The task
Take the line containing "right knee: (289, 229)" as the first and the last line of the records below as the end, and please set down only what lies between them exactly, both ends included.

Supplied records START

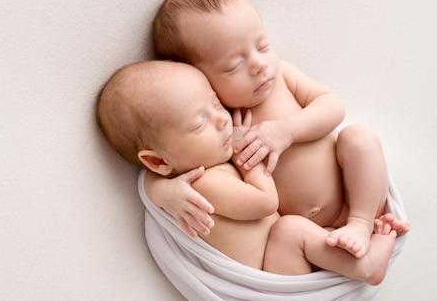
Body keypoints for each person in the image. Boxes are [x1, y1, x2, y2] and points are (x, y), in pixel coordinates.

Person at [149, 0, 409, 259]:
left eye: (262, 46)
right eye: (234, 66)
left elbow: (332, 107)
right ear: (199, 79)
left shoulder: (282, 77)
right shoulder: (219, 123)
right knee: (285, 230)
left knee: (360, 137)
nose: (259, 64)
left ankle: (363, 223)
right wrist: (163, 192)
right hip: (307, 234)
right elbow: (171, 167)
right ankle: (362, 244)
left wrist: (287, 130)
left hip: (353, 195)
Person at [97, 59, 400, 284]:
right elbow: (266, 202)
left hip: (303, 247)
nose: (222, 120)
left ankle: (356, 230)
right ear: (159, 161)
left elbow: (151, 181)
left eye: (217, 104)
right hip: (280, 270)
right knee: (289, 229)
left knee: (358, 141)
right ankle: (366, 268)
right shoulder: (205, 183)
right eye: (199, 124)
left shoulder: (204, 165)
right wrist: (247, 162)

Supplied records END

Answer to this problem
right knee: (289, 229)
left knee: (358, 141)
right ankle: (366, 268)
right shoulder: (205, 183)
right eye: (199, 124)
left shoulder: (204, 165)
right wrist: (247, 162)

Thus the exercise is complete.